Given task 1: In the given text, what award did Martinez receive for her work at the Institute of International Education?

Given text:
A career exploration class pointed Martinez toward teaching, advising and counseling. During a four-month internship at the Institute of International Education in Mexico City, her work with an educational advisor cemented her interest in advising. “It was a great experience for so many reasons,” said Martinez. Along with increased language skills, her confidence was boosted by successfully navigating housing, transportation and life in one of the largest cities in the world. “Pre-Internet!” Martinez laughed. Martinez received a Meritorious Service Award for her work at the Institute.

But even more importantly, she met her future husband.

The immigration process was complicated. In the end, Martinez’s husband moved to the U.S., temporarily derailing her from her career path. “I had to support us both for a while,” explained Martinez who worked at Costco, in the fishing industry, the travel business and as a classical piano teacher.

Martinez eventually found her way back to education, working three part-time jobs in the K-12 system. “I taught Spanish to home schooled students; English to ELL students; and translated and interpreted for the Monroe School district.

Given task 2: Rewrite the rows below with "photo" changed to "image" and nothing else altered, leaving the pictures out of your answer.

Saved entries:
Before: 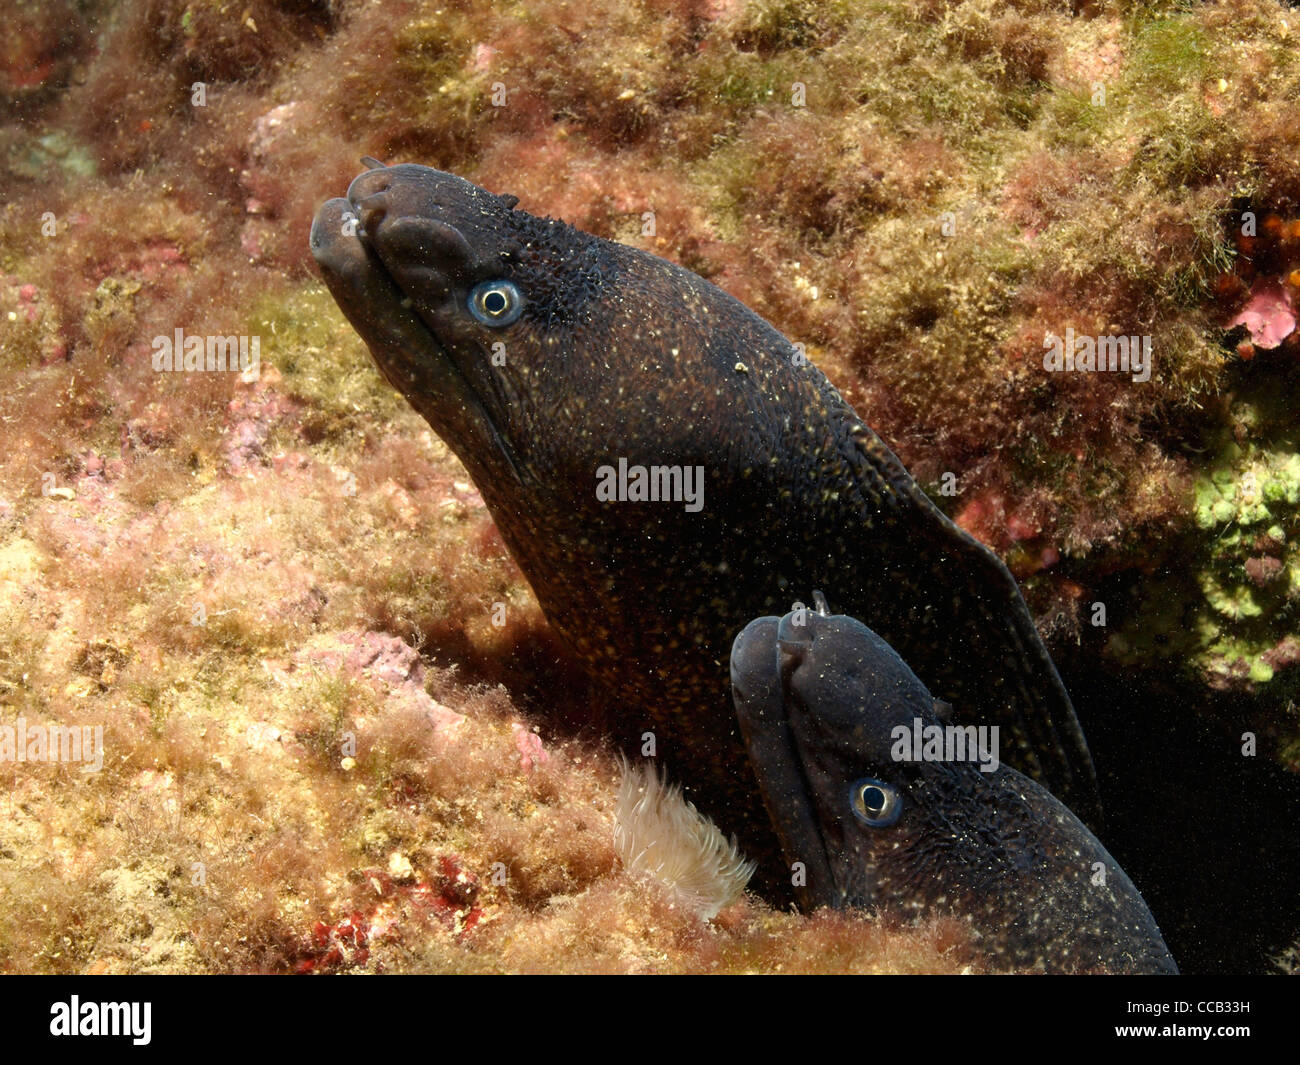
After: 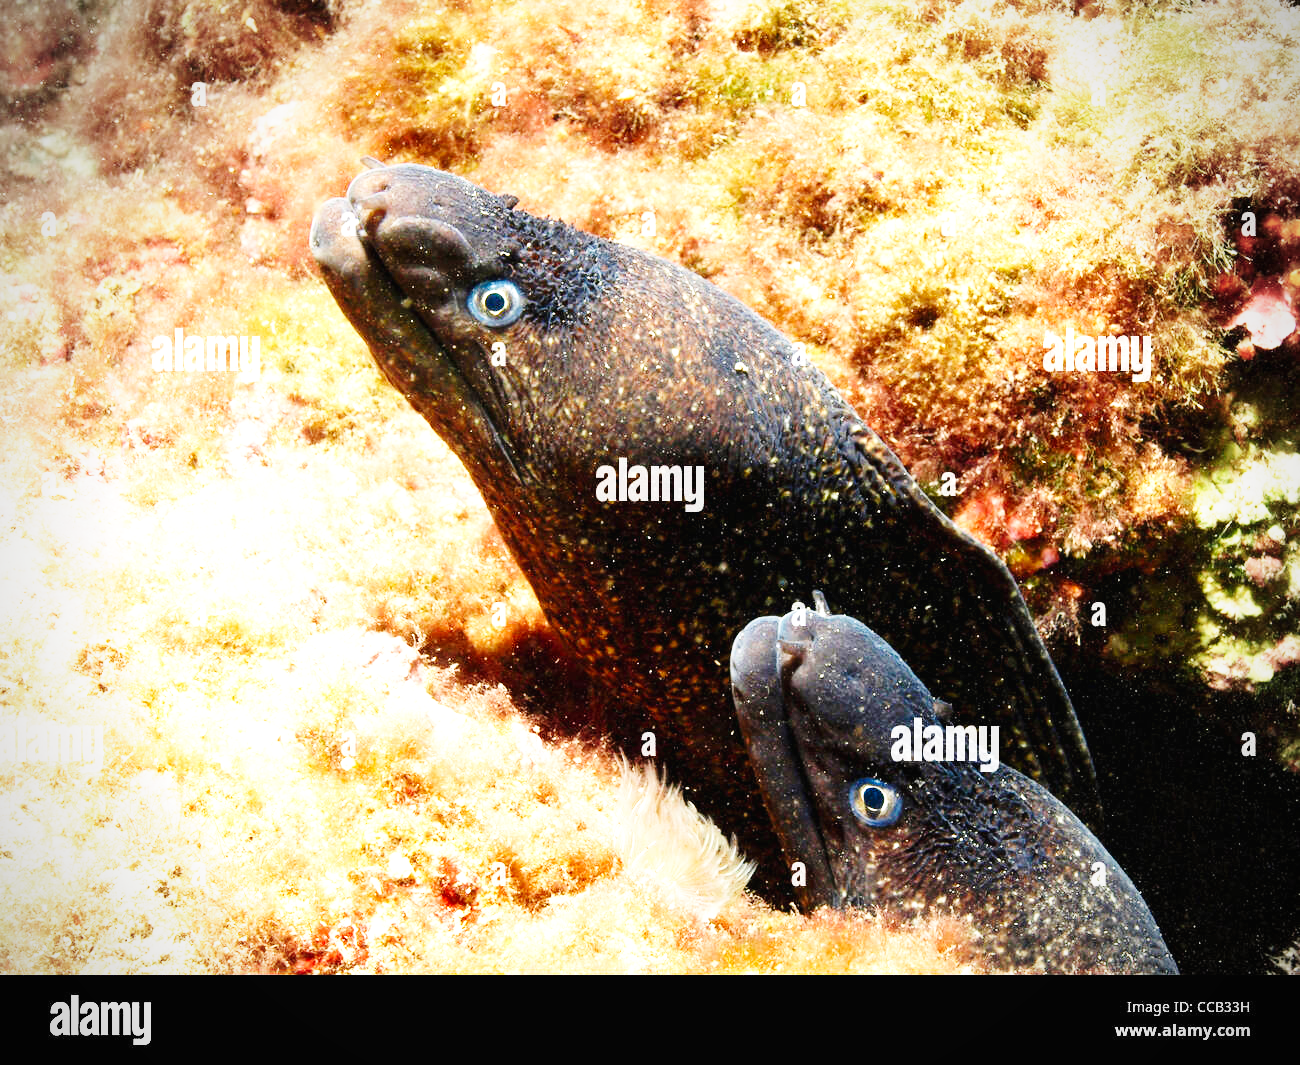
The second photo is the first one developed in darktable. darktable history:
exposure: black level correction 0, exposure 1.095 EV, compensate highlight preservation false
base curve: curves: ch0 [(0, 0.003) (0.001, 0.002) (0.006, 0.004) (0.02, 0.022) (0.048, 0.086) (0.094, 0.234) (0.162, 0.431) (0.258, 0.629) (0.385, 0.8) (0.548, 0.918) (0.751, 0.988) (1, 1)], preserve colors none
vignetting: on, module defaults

Written solution 1: A Meritorious Service Award.

Written solution 2:
Before: 
After: 
The second image is the first one developed in darktable. darktable history:
exposure: black level correction 0, exposure 1.095 EV, compensate highlight preservation false
base curve: curves: ch0 [(0, 0.003) (0.001, 0.002) (0.006, 0.004) (0.02, 0.022) (0.048, 0.086) (0.094, 0.234) (0.162, 0.431) (0.258, 0.629) (0.385, 0.8) (0.548, 0.918) (0.751, 0.988) (1, 1)], preserve colors none
vignetting: on, module defaults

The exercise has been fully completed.